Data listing

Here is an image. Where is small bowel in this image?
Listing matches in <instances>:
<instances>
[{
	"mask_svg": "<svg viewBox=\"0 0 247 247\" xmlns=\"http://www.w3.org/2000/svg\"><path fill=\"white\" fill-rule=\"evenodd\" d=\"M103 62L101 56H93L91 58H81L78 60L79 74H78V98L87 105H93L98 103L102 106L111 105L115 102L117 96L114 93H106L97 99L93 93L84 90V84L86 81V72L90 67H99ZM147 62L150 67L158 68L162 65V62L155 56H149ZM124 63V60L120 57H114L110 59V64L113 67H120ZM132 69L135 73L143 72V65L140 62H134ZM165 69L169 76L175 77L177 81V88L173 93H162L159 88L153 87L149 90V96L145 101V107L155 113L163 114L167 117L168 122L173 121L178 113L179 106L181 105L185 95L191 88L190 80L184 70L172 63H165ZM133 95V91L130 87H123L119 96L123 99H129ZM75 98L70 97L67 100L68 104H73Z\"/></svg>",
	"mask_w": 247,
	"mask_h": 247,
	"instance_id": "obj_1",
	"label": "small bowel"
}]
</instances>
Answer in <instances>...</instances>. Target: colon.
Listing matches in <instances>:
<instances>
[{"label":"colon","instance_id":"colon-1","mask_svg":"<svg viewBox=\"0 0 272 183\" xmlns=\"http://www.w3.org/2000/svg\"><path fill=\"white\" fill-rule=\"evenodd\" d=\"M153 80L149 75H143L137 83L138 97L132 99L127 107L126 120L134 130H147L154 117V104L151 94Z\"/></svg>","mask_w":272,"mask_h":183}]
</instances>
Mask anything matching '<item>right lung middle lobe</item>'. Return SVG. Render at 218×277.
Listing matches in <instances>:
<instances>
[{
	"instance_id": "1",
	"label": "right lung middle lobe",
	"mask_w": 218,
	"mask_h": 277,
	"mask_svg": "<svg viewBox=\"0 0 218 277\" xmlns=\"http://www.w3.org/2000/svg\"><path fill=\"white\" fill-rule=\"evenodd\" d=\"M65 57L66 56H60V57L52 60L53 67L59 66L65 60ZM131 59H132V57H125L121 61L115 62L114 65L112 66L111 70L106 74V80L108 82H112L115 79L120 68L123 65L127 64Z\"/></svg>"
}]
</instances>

**EXERCISE AIM:**
List each line of the material that contains the word "small", copying every such line in full.

**ANSWER TO THE TASK:**
Here is an image. Where is small bowel in this image?
	"label": "small bowel"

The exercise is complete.